What Does Entourage Effect Mean?
In 1998, S. Ben-Shabat and Raphael Mechoulam first assigned the term Entourage Effect to explain the complex interactive synergy that occurs between marijuana compounds.
Marijuana contains more than 60 distinct molecules known as cannabinoids. The plant also produces many non-cannabinoid compounds that also work with the cannabinoids. All of the compounds in cannabis work together in a unique partnership that is coined as the Entourage Effect by researchers, scientists, and medical professionals.

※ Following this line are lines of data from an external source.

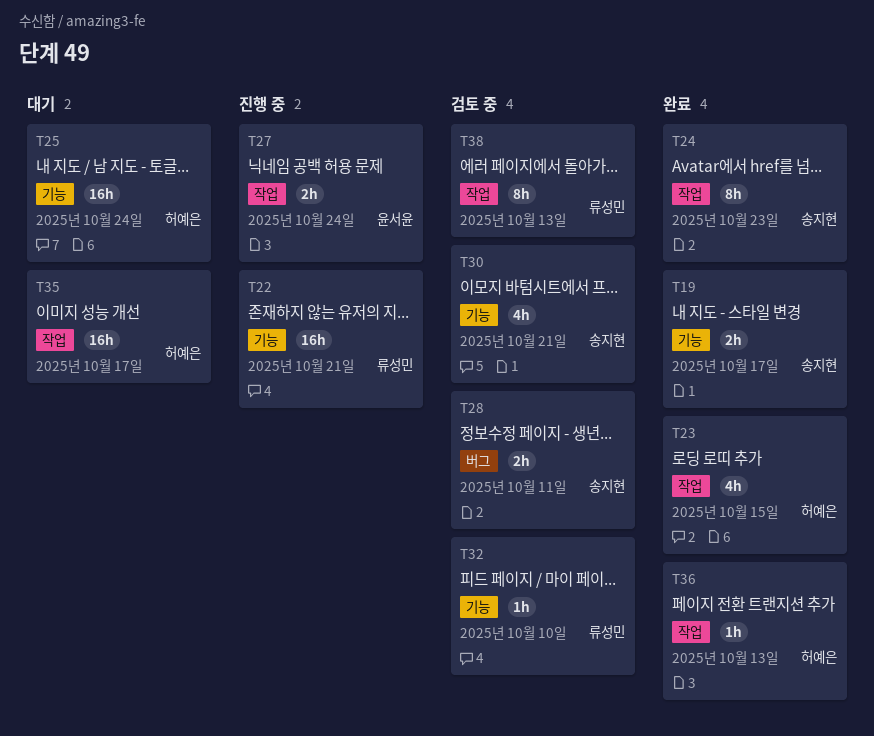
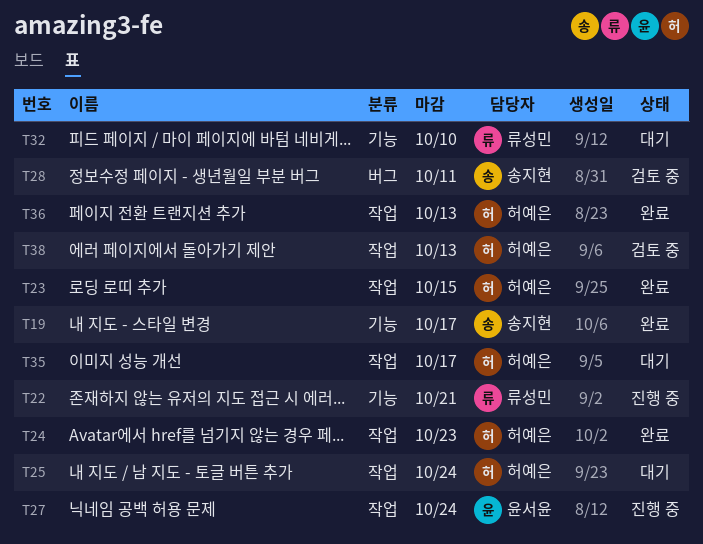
T24, owner: 송지현 -> 허예은
T25, label: 기능 -> 작업
T30: present -> none
T32, status: 검토 중 -> 대기
T38, owner: 류성민 -> 허예은

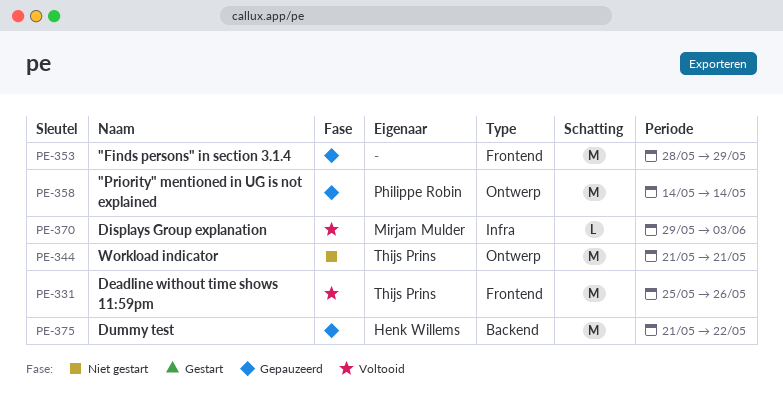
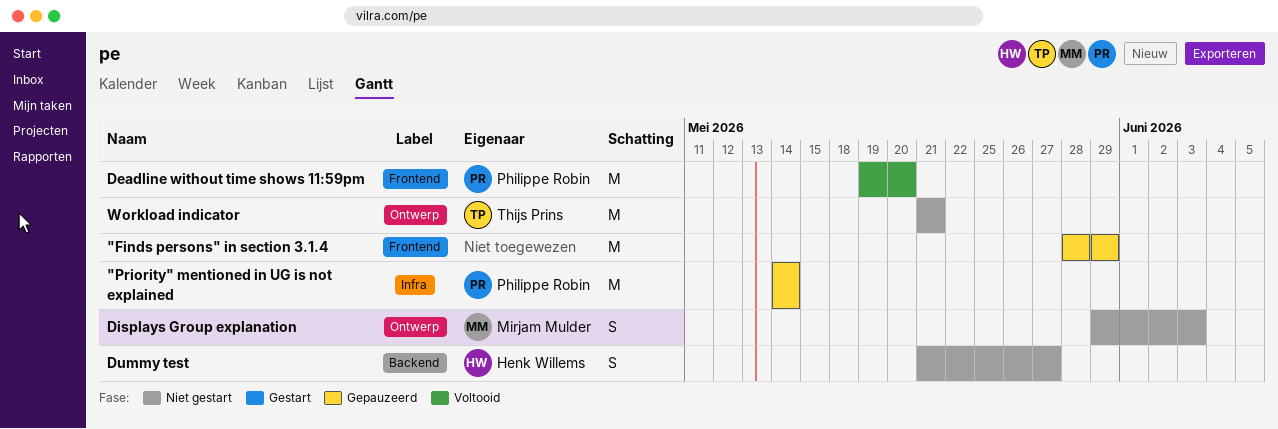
"Priority" mentioned in UG is not explained, label: Ontwerp -> Infra
Deadline without time shows 11:59pm, owner: Thijs Prins -> Philippe Robin
Deadline without time shows 11:59pm, start: May 25 -> May 19
Deadline without time shows 11:59pm, due: May 26 -> May 20
Displays Group explanation, status: Voltooid -> Niet gestart
Displays Group explanation, label: Infra -> Ontwerp
Displays Group explanation, estimate: L -> S
Dummy test, status: Gepauzeerd -> Niet gestart
Dummy test, estimate: M -> S
Dummy test, due: May 22 -> May 27

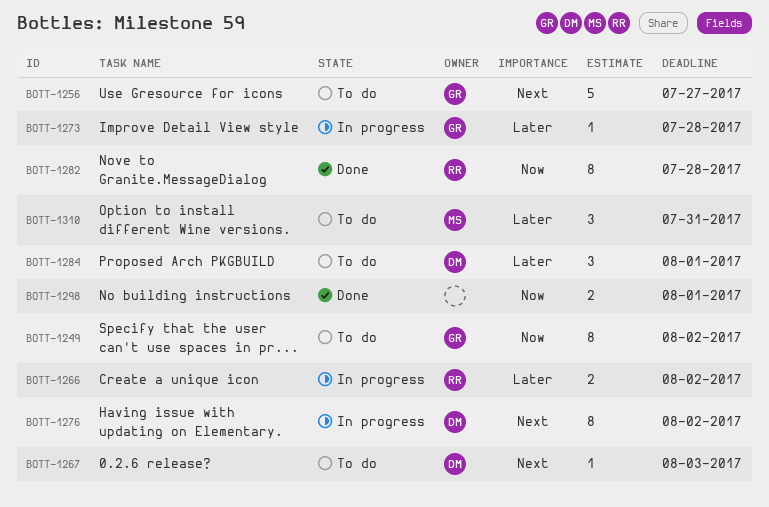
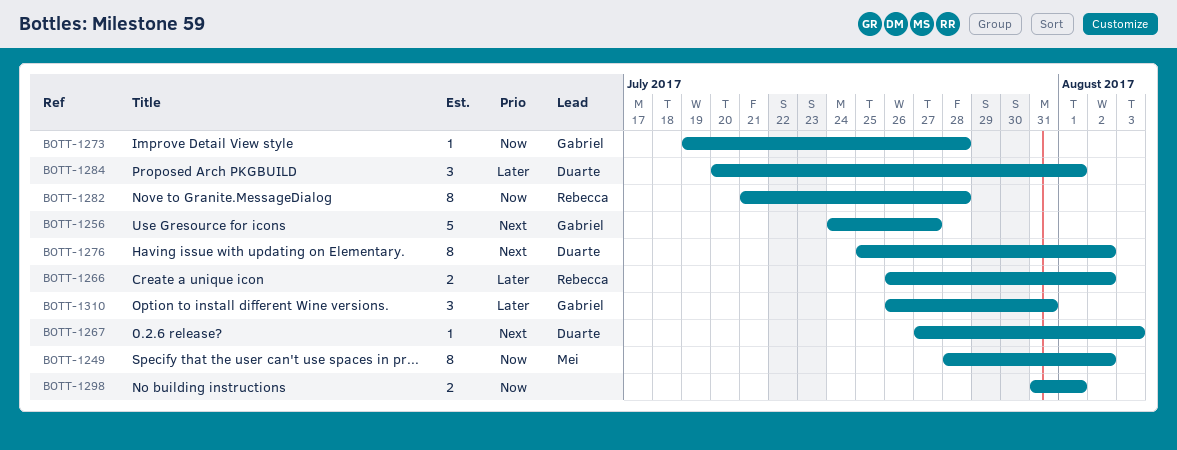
BOTT-1249, owner: Gabriel -> Mei
BOTT-1273, priority: Later -> Now
BOTT-1310, owner: Mei -> Gabriel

Maximum Yield Explains Entourage Effect
Researchers are still learning how all of the compounds of the cannabis plant work together, and, more importantly, how they work with the human body when ingested to alleviate and treat a wide array of medical conditions.
The Entourage Effect studies the whole plant and how it can therapeutically react to the body on numerous levels. One example of the Entourage Effect can be found when the FDA approved the use of synthetic THC to alleviate the side effects of chemotherapy. The synthetic THC, known as Marinol, was found to be a very poor substitute for the whole plant therapy. Many patients reported no benefit to using Marinol, but when given whole plant therapy their symptoms were alleviated.
It is believed that the reason for the failure of Marinol was the Entourage Effect of cannabis. Other compounds of the marijuana plant must be ingested in order for it to work because the parts all work in unison. For example, the terpene known as myrcene reduces the resistance of the blood-brain barrier and lets the beneficial chemicals of cannabis pass through and do their job.